Ross Perot, the Dallas businessman and independent presidential candidate in 1992 and 1996, was apparently less understanding when Mr. Coupon arrived for a Fortune magazine photo shoot in 1989 wearing an unconventional outfit that included black tights and ballet-like shoes. Mr. Perot refused to be photographed, Mr. Coupon said, until he changed clothes, borrowing some from a security guard.
Mr. Coupon’s marriage to Karen Seeley ended in divorce. In addition to his brother Mr. Grossman, he is survived by another brother, Martin; a sister, Karen Cohen; and a daughter, Hayley.
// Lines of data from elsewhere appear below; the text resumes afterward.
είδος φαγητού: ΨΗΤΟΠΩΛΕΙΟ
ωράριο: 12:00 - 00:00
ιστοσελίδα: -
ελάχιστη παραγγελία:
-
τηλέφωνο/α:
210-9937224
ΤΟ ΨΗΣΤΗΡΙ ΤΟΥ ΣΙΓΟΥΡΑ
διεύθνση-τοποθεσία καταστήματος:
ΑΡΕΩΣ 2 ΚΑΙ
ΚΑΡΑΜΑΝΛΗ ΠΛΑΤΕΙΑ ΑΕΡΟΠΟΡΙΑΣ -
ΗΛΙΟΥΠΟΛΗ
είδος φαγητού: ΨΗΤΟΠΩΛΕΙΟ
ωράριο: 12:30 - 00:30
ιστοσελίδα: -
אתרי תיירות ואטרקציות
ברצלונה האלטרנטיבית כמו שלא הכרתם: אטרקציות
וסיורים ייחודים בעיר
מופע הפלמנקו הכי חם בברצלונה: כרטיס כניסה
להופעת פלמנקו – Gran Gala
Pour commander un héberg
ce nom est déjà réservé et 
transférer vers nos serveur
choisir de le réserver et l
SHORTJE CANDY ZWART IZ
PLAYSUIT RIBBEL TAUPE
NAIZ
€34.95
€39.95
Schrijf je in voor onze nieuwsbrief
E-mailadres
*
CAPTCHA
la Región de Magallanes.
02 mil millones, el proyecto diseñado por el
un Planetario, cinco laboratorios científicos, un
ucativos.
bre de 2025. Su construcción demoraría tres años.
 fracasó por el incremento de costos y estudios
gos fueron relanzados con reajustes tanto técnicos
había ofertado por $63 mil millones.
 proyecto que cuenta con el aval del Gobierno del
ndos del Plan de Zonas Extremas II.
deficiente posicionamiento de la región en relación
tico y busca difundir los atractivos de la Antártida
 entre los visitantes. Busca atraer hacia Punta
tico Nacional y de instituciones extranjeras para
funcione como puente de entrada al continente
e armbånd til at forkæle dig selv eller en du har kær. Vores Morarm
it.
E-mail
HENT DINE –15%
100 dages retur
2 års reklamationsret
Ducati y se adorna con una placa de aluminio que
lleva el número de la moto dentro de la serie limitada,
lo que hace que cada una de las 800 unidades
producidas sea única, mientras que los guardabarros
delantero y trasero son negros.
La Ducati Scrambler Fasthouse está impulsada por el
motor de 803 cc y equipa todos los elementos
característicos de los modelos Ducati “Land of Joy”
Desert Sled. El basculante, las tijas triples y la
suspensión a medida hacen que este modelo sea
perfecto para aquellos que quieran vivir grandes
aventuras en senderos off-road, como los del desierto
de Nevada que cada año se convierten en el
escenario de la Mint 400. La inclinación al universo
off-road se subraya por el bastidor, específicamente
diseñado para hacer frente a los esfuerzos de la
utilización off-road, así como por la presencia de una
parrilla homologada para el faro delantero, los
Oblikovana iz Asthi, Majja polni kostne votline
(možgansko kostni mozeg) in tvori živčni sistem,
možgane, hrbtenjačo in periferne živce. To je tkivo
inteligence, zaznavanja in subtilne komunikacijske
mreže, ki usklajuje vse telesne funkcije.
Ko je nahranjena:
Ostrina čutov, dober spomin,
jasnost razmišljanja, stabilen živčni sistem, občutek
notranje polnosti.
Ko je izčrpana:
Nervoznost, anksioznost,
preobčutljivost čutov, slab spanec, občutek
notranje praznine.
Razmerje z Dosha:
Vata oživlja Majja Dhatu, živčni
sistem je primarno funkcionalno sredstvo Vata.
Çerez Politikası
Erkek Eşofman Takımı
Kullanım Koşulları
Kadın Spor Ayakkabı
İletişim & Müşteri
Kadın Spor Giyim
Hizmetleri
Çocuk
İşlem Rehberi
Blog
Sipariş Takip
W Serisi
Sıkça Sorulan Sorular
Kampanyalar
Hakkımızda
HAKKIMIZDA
Mr. Coupon, a devoted reader of National Geographic magazine as a boy, had long been fascinated by the lives of Indigenous people. Throughout his career, he took his linen backdrop on multiple trips to photograph Native Americans, Aboriginal Australians, the Sami in Scandinavia, the Berbers in Morocco and the Pygmies in central Africa. These projects, which he referred to collectively as “Social Studies,” also included photographs of death row inmates and immigrants in Times Square wearing costumes of American cartoon characters.
“Even if he had only a two-minute session with somebody, William could always create that space where people’s essential underlying humanity came through,” Adam Stoltman, a former photo editor at The Times and Sports Illustrated, said. “It didn’t matter what station in life they were.”